Creer es fácil. Cuestionar, no tanto. Desde que somos pequeños, recibimos una herencia invisible: ideas, símbolos, normas y formas de entender el mundo. Se nos dice qué pensar sobre Dios, qué colores defender en un equipo, qué banderas honrar, a quién votar, cómo vestirnos, a qué temer y a quién odiar. No se nos enseña a decidir: se nos entrena para repetir.
Y sin embargo, cada uno de nosotros es, en algún rincón interno, un pensador potencial. Uno que puede decir: “no lo sé”, “no estoy seguro”, “quiero entender antes de creer”.
Ser ateo no es solo no creer en dioses. Es, sobre todo, un gesto ético: el de tomarse en serio la tarea de pensar, de decidir, de asumir la incertidumbre con dignidad.
El derecho de elegir (y también de no creer)
Una de las libertades más profundas —y menos respetadas— es la libertad de conciencia. No se trata solo de tener fe o no tenerla. Se trata de poder decidirlo desde la madurez, no desde la costumbre ni la culpa.
Muchos creen porque les dijeron que creer es bueno. Porque así lo hacía su madre. Porque todos a su alrededor creen. Porque no hacerlo les da miedo. Porque no quieren decepcionar a nadie.
Pero una creencia que no se cuestiona no es una convicción: es un hábito.
“Lo contrario de la fe no es el ateísmo. Es la indolencia.” — Anónimo
Creencias que moldean sin pensar
El fenómeno va más allá de la religión. Pensemos en la política: ¿cuántas personas repiten consignas sin conocer el programa de un partido? ¿Cuántas odian al otro por llevar una camiseta distinta? ¿Cuántas se sienten “traidoras” por cuestionar la historia oficial?
O en el fútbol: pasiones heredadas, peleas irracionales, identidades que se construyen desde el “nosotros contra ellos”.
¿Y si detuviéramos la marcha un momento? ¿Y si dijéramos: esto me lo enseñaron, pero no estoy seguro de que me represente?
¿Y si somos parte del problema?
No solo somos víctimas del adoctrinamiento. A menudo, lo perpetuamos sin querer:
- Cuando ridiculizamos al que duda.
- Cuando corregimos a un niño por no seguir la tradición.
- Cuando empujamos a otros a creer o a comportarse como nosotros.
Transmitimos certezas ajenas como si fueran verdades universales. Y con ello, ayudamos a construir un mundo de obediencias vacías.
La ética de dudar
Dudar no es traicionar. Es buscar con honestidad.

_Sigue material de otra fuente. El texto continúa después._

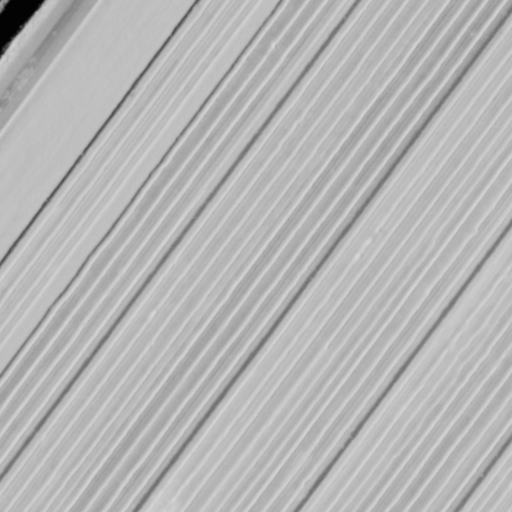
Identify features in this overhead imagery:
road: (34, 45)
crop: (257, 257)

Ser ateo, si se llega allí desde la reflexión, puede ser una forma profunda de compromiso ético: no acepto una idea porque otros lo hicieron, sino porque he pensado, sentido, leído, vivido. Y si mañana cambio de opinión, que también sea desde la conciencia, no desde la presión.
La duda no deshace la vida. La enriquece. Nos permite cambiar, crecer, escuchar. Nos vuelve más humildes y más humanos.
Educar para la autonomía
Si de verdad queremos un mundo más libre, más justo, más humano, debemos educar para la autonomía del pensamiento:
- Que cada persona tenga derecho a decir “no creo”.
- Que se pueda abandonar una religión sin ser castigado.
- Que se pueda cambiar de opinión política sin ser señalado.
- Que podamos disentir sin miedo.
Esto no significa que todo vale. Significa que solo lo pensado con libertad tiene valor auténtico.
Conclusión
No se trata de convencer a nadie de dejar su fe. Se trata de invitar a cada quien a examinarla. De preguntarse por qué creemos lo que creemos. De tener el valor de pensar desde el presente, no desde el pasado impuesto.
Porque solo cuando somos honestos con lo que pensamos, dejamos de repetir lo que otros nos dijeron y comenzamos a vivir como adultos conscientes. Y porque el mundo necesita menos obedientes automáticos y más mentes despiertas.
Referencias
Russell, B. (1957). Why I Am Not a Christian. George Allen & Unwin.
Grayling, A. C. (2013). The God Argument: The Case against Religion and for Humanism. Bloomsbury.
Dennett, D. (2006). Breaking the Spell: Religion as a Natural Phenomenon. Penguin Books.
Sagan, C. (1996). The Demon-Haunted World: Science as a Candle in the Dark. Random House.